HYDERABAD, India - Shane Watson is vice-captain of an inexperienced Australia side and he knows he'll be expected to lead the way with Michael Clarke in Saturday's second Test.
Trailing 1-0 in the four-match series against India, Australia cannot rely simply on skipper Clarke (130 and 31) and debutant Moises Henriques (68 and 81 not out) to carry the load as the only Australian players to reach 60 in either innings of the first Test in Chennai.
Watson, who has endured a lean run with the bat in the past two years, is determined to prove he's capable of playing as a specialist batsmen by scoring heavily in this series.
The 31-year-old plans to build up his bowling fitness with a view to resuming at international level as a seam-bowling allrounder in the mid-year Champions Trophy 50-over tournament in England and the Ashes series that follows.
"I feel like I have got a big innings coming," says Watson, who made 28 and 17 in Australia's eight-wicket loss in the first Test in Chennai.
"I feel in these conditions and in general I am batting as well as I ever have," added the No.4 batsman and former opener.
"I feel like I have got a few more options against spin than I did and I am confident a big score is around the corner."
Watson says the experience of playing on the dustbowl pitch in Chennai hasn't necessarily sharpened his focus on how difficult it is to bat against spin in India.
"No, not after seeing it the first day we arrived in Chennai.
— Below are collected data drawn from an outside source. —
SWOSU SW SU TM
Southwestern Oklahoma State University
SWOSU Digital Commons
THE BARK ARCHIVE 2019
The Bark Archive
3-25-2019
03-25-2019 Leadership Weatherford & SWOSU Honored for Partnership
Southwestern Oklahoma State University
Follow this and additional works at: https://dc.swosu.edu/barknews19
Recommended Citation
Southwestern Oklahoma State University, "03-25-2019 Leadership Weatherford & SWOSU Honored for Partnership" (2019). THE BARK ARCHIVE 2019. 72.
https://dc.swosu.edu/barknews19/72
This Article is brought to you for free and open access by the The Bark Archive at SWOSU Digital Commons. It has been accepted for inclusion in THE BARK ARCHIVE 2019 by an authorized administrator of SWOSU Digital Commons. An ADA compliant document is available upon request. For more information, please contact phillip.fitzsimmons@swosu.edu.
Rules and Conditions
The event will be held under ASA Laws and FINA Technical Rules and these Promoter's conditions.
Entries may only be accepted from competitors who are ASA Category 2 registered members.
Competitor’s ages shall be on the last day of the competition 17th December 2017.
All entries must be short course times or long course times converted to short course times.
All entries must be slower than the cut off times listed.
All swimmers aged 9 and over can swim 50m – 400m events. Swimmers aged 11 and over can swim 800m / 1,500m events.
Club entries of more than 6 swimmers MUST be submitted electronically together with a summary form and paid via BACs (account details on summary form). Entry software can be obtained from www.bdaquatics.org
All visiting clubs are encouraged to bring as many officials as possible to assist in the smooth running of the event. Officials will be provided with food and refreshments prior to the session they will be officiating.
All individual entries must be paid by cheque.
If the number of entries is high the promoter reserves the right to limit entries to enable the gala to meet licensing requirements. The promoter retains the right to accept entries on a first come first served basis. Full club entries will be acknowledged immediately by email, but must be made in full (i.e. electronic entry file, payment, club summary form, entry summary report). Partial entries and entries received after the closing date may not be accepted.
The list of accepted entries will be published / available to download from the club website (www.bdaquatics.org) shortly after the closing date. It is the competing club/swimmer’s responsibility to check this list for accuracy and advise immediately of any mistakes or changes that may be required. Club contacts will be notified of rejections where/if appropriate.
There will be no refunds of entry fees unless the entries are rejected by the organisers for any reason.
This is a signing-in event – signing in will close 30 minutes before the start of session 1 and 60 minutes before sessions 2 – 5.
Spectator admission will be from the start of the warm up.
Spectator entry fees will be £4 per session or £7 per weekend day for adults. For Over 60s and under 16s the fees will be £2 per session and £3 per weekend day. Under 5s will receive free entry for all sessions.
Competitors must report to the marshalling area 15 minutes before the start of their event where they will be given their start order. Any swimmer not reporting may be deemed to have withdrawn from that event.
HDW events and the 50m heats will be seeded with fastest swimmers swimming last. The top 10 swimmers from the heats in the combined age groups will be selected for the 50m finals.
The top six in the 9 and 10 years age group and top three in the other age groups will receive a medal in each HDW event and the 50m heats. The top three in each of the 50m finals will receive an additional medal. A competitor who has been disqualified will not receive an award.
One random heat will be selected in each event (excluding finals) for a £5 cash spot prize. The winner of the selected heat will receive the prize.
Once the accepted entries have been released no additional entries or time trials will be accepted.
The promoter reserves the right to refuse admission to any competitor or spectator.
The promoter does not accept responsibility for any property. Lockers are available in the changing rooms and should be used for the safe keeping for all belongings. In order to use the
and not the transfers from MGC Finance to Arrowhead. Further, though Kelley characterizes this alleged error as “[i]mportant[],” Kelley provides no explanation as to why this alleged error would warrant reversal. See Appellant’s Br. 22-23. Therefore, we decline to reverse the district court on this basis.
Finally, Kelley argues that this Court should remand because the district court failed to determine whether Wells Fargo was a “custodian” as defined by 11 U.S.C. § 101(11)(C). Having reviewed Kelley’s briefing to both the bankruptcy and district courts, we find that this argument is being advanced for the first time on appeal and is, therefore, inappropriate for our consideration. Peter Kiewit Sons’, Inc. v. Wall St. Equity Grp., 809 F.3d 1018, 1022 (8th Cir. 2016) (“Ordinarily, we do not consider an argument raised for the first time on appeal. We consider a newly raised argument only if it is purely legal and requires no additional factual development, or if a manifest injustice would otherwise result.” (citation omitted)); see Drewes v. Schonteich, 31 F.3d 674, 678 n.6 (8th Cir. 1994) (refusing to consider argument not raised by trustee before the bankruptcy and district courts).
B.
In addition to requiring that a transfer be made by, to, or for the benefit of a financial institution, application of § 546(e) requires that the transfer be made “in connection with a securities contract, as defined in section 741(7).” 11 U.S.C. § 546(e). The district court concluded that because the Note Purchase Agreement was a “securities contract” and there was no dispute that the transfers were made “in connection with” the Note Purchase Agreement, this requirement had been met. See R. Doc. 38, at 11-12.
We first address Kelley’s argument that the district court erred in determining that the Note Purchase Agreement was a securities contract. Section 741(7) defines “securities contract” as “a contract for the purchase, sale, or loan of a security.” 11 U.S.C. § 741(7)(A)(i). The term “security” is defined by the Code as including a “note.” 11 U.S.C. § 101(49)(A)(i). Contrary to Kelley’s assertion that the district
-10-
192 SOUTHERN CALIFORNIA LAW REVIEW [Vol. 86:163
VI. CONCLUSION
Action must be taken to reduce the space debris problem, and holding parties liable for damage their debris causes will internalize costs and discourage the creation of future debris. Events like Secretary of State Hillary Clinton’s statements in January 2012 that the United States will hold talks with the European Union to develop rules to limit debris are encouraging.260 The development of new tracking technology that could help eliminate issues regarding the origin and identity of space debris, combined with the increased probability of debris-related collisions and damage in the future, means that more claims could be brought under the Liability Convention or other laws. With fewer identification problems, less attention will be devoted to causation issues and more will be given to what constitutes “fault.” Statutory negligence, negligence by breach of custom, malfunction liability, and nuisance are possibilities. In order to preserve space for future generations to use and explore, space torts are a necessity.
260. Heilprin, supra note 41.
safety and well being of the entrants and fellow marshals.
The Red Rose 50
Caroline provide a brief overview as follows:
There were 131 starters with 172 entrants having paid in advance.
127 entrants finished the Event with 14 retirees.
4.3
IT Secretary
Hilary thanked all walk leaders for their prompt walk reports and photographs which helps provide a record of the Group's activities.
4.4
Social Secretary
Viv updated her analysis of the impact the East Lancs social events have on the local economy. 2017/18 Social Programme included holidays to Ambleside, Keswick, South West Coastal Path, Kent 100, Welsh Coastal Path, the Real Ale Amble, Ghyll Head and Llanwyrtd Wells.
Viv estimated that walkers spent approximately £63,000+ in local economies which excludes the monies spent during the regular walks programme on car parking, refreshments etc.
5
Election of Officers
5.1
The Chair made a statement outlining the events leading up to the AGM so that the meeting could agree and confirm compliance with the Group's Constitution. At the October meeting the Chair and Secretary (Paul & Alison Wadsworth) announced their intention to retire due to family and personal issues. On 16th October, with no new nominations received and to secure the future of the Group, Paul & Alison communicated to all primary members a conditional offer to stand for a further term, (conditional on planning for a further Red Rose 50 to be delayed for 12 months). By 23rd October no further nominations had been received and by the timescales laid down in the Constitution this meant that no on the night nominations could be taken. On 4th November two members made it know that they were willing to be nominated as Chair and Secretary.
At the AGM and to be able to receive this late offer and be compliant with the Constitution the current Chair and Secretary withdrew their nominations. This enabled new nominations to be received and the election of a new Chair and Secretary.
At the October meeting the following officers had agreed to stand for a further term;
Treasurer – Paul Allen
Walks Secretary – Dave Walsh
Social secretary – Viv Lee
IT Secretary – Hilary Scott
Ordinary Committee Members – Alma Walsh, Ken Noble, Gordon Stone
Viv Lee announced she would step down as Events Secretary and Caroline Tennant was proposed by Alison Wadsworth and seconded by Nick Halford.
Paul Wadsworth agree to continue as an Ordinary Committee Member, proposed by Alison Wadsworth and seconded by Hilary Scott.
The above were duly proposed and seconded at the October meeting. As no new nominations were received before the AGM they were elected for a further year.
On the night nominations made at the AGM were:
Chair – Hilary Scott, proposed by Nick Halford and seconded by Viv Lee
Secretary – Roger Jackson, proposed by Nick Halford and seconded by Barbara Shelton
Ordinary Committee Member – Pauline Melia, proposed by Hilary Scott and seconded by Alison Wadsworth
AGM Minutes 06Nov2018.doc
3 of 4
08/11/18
I expected the conditions to be very difficult and very different to what we have in Australia," Watson said.
"I knew it was going to be a huge challenge."
Watson has gone to great lengths to fine-tune his use of the batting crease in India.
"It's frustrating (to miss out on big scores) in the way that I feel I am in control of my game," he said.
"I felt in both innings as good as you can out there.
"The previous times I've played here, I've more just played from my crease and got back to the ball and waited for the ball to bounce.
"Leading up to this series, I've been working hard on trying to use my feet more, actually put pressure on the bowler for the length they are bowling instead of really sitting deep in my crease ... so they know they've got to get it exactly right, otherwise I'm going to be all over them."